_TRY IT_
In this exercise, print only the lines of the records below from the one with "YouTube公关网络全面解析" through the one with "SKOMENTUJ POSTA", inclusive. Pictures are not part of the copy.

_RECORDED DATA_

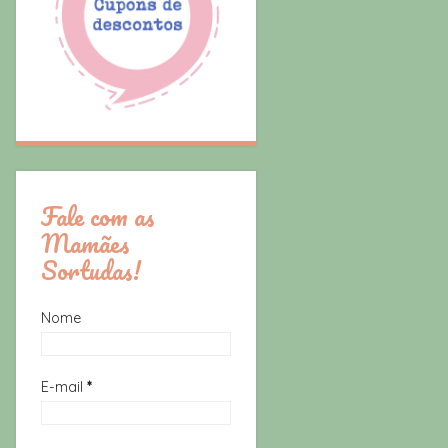
Fale com as
Mamães
Sortudas!
Nome
E-mail
*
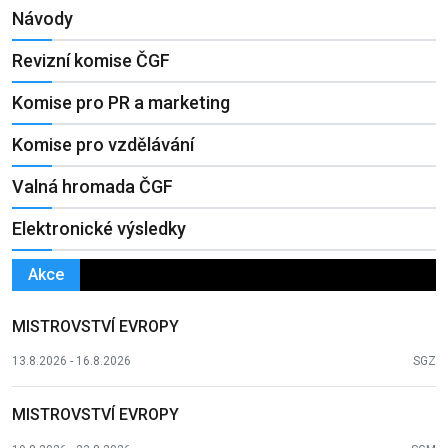
Návody
Revizní komise ČGF
Komise pro PR a marketing
Komise pro vzdělávání
Valná hromada ČGF
Elektronické výsledky
Akce
MISTROVSTVÍ EVROPY
13.8.2026 - 16.8.2026
SGZ
MISTROVSTVÍ EVROPY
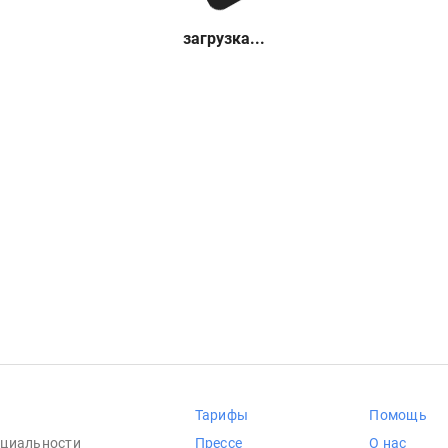
загрузка...
Тарифы
Помощь
циальности
Прессе
О нас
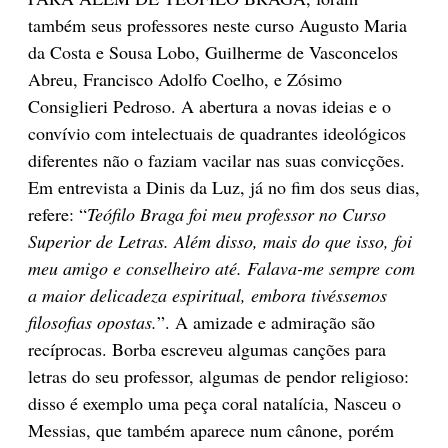
também seus professores neste curso Augusto Maria
da Costa e Sousa Lobo, Guilherme de Vasconcelos
Abreu, Francisco Adolfo Coelho, e Zósimo
Consiglieri Pedroso. A abertura a novas ideias e o
convívio com intelectuais de quadrantes ideológicos
diferentes não o faziam vacilar nas suas convicções.
Em entrevista a Dinis da Luz, já no fim dos seus dias,
refere: “
Teófilo Braga foi meu professor no Curso
Superior de Letras. Além disso, mais do que isso, foi
meu amigo e conselheiro até. Falava-me sempre com
a maior delicadeza espiritual, embora tivéssemos
filosofias opostas.
”. A amizade e admiração são
recíprocas. Borba escreveu algumas canções para
letras do seu professor, algumas de pendor religioso:
disso é exemplo uma peça coral natalícia, Nasceu o
Messias, que também aparece num cânone, porém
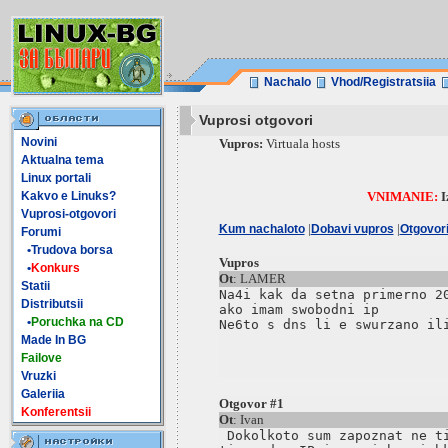
Nachalo
Vhod/Registratsiia
Vuprosi otgovori
Novini
Vupros:
Virtuala hosts
Aktualna tema
Linux portali
Kakvo e Linuks?
VNIMANIE:
I
Vuprosi-otgovori
|
|
Kum nachaloto
Dobavi vupros
Otgovor
Forumi
•Trudova borsa
Vupros
•
Konkurs
Ot
: LAMER
Statii
Na4i kak da setna primerno 20
Distributsii
ako imam swobodni ip 

•
Poruchka na CD
Ne6to s dns li e swurzano ili
Made In BG
Failove
Vruzki
Galeriia
Otgovor #1
Konferentsii
Ot
: Ivan
 Dokolkoto sum zapoznat ne ti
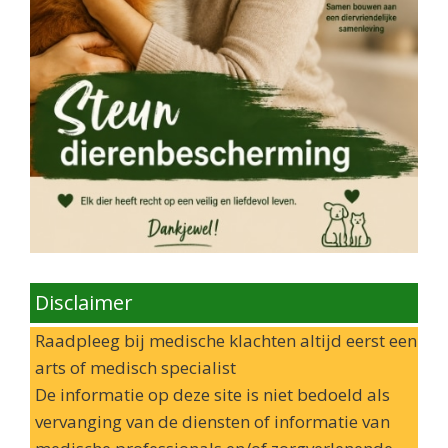
Disclaimer
Raadpleeg bij medische klachten altijd eerst een
arts of medisch specialist
De informatie op deze site is niet bedoeld als
vervanging van de diensten of informatie van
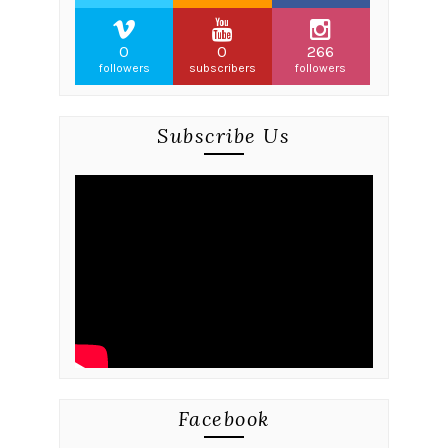
0
0
266
followers
subscribers
followers
Subscribe Us
Facebook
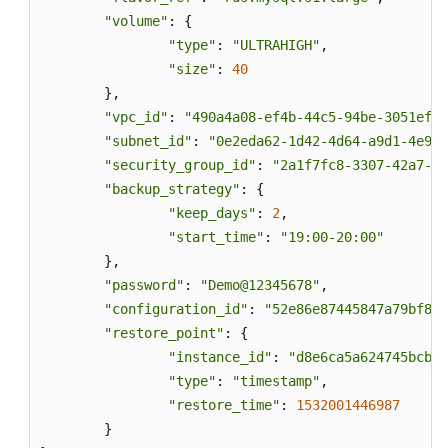
拉
"volume"
: {

区
"type"
: 
"ULTRAHIGH"
,

域）
"size"
: 
40
	},

用
"vpc_id"
: 
"490a4a08-ef4b-44c5-94be-3051ef9e
户
"subnet_id"
: 
"0e2eda62-1d42-4d64-a9d1-4e9aa
指
"security_group_id"
: 
"2a1f7fc8-3307-42a7-aa
南
"backup_strategy"
: {

（联
"keep_days"
: 
2
,

盟
"start_time"
: 
"19:00-20:00"
区
	},

域）
"password"
: 
"Demo@12345678"
,

API
"configuration_id"
: 
"52e86e87445847a79bf807
参
"restore_point"
: {

考
"instance_id"
: 
"d8e6ca5a624745bcb54
（联
"type"
: 
"timestamp"
,

盟
"restore_time"
: 
1532001446987
区
	}

域）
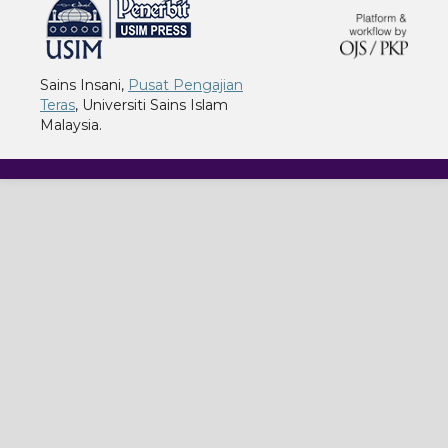
Sains Insani,
Pusat Pengajian
Teras
, Universiti Sains Islam
Malaysia.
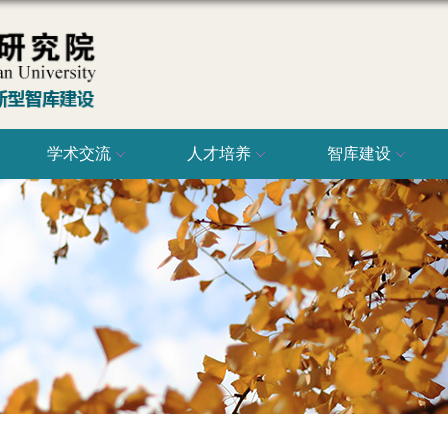
学术交流
人才培养
智库建设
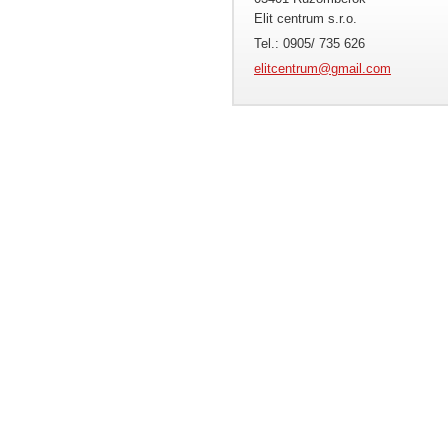
Elit centrum s.r.o.
Tel.: 0905/ 735 626
elitcent
rum@gmai
l.com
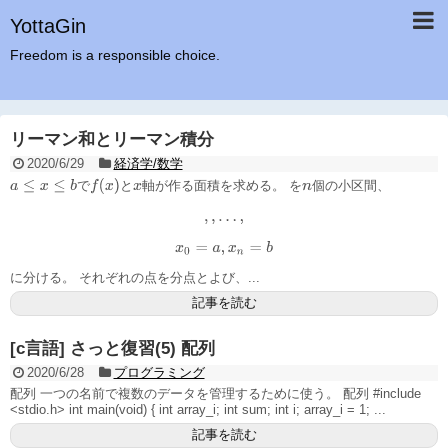
YottaGin
Freedom is a responsible choice.
リーマン和とリーマン積分
2020/6/29
経済学/数学
f
(
x
)
a
≤
x
≤
b
で
と
軸が作る面積を求める。
を
個の小区間、
x
n
,
,
…
,
x
0
=
a
,
x
n
=
b
に分ける。 それぞれの点を分点とよび、...
記事を読む
[c言語] さっと復習(5) 配列
2020/6/28
プログラミング
配列 一つの名前で複数のデータを管理するために使う。 配列 #include
<stdio.h> int main(void) { int array_i; int sum; int i; array_i = 1; ...
記事を読む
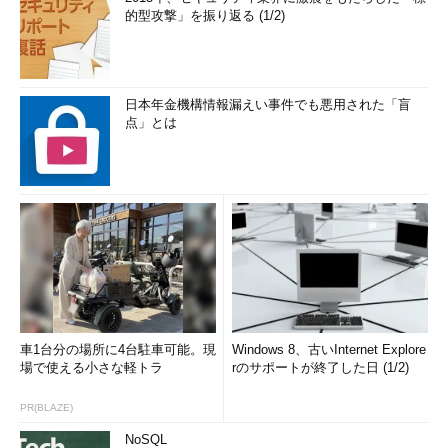
的型攻撃」を振り返る (1/2)
日本年金機構情報漏えい事件でも悪用された「盲
点」とは
車1台分の場所に4台駐車可能。現
Windows 8、古いInternet Explore
場で使える小さな軽トラ
rのサポートが終了した日 (1/2)
PR(BLAZE)
NoSQL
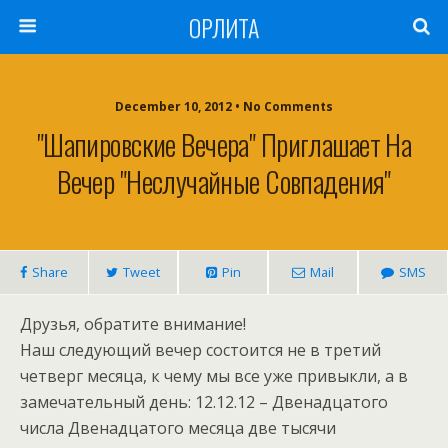
ОРЛИТА
December 10, 2012 • No Comments
"Шапировские Вечера" Приглашает На
Вечер "Неслучайные Совпадения"
Share
Tweet
Pin
Mail
SMS
Друзья, обратите внимание!
Наш следующий вечер состоится не в третий
четверг месяца, к чему мы все уже привыкли, а в
замечательный день: 12.12.12 – Двенадцатого
числа Двенадцатого месяца две тысячи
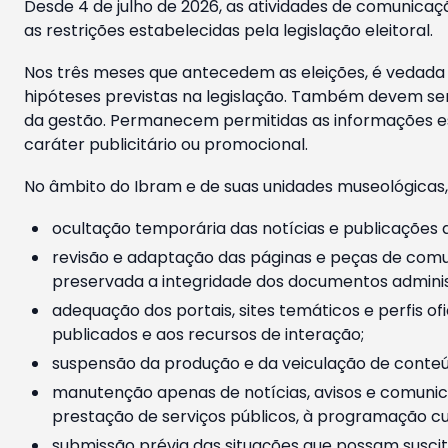
Desde 4 de julho de 2026, as atividades de comunicaçã
as restrições estabelecidas pela legislação eleitoral.
Nos três meses que antecedem as eleições, é vedada a
hipóteses previstas na legislação. Também devem ser
da gestão. Permanecem permitidas as informações est
caráter publicitário ou promocional.
No âmbito do Ibram e de suas unidades museológicas,
ocultação temporária das notícias e publicações a
revisão e adaptação das páginas e peças de comu
preservada a integridade dos documentos administ
adequação dos portais, sites temáticos e perfis ofi
publicados e aos recursos de interação;
suspensão da produção e da veiculação de conteúd
manutenção apenas de notícias, avisos e comunica
prestação de serviços públicos, à programação cul
submissão prévia das situações que possam suscita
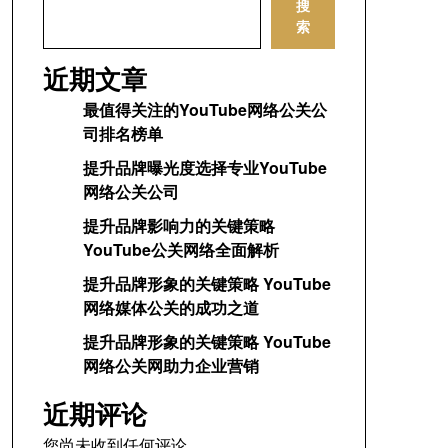
搜
索
近期文章
最值得关注的YouTube网络公关公
司排名榜单
提升品牌曝光度选择专业YouTube
网络公关公司
提升品牌影响力的关键策略
YouTube公关网络全面解析
提升品牌形象的关键策略 YouTube
网络媒体公关的成功之道
提升品牌形象的关键策略 YouTube
网络公关网助力企业营销
近期评论
您尚未收到任何评论。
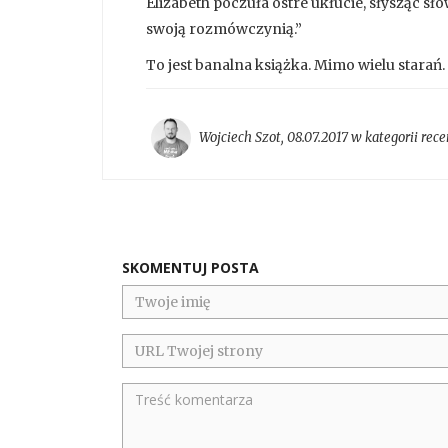
Elizabeth poczuła ostre ukłucie, słysząc sł
swoją rozmówczynią.”
To jest banalna książka. Mimo wielu starań.
Wojciech Szot
,
08.07.2017 w kategorii
rece
SKOMENTUJ POSTA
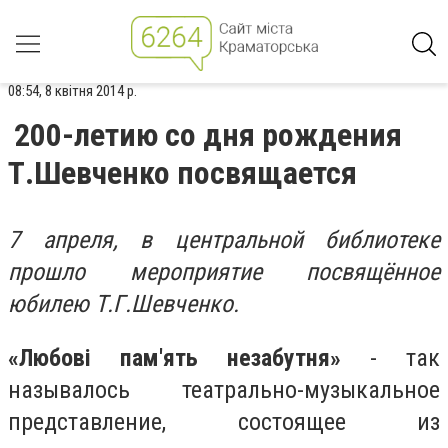
08:54, 8 квітня 2014 р.
200-летию со дня рождения
Т.Шевченко посвящается
7 апреля, в центральной библиотеке
прошло мероприятие посвящённое
юбилею Т.Г.Шевченко.
«Любові пам'ять незабутня»
- так
называлось театрально-музыкальное
представление, состоящее из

_SOLVED PROBLEM_
YouTube公关网络全面解析
提升品牌形象的关键策略 YouTube
网络媒体公关的成功之道
提升品牌形象的关键策略 YouTube
网络公关网助力企业营销
近期评论
您尚未收到任何评论。
Elizabeth poczuła ostre ukłucie, słysząc sł
swoją rozmówczynią.”
To jest banalna książka. Mimo wielu starań.
Wojciech Szot
,
08.07.2017 w kategorii
rece
SKOMENTUJ POSTA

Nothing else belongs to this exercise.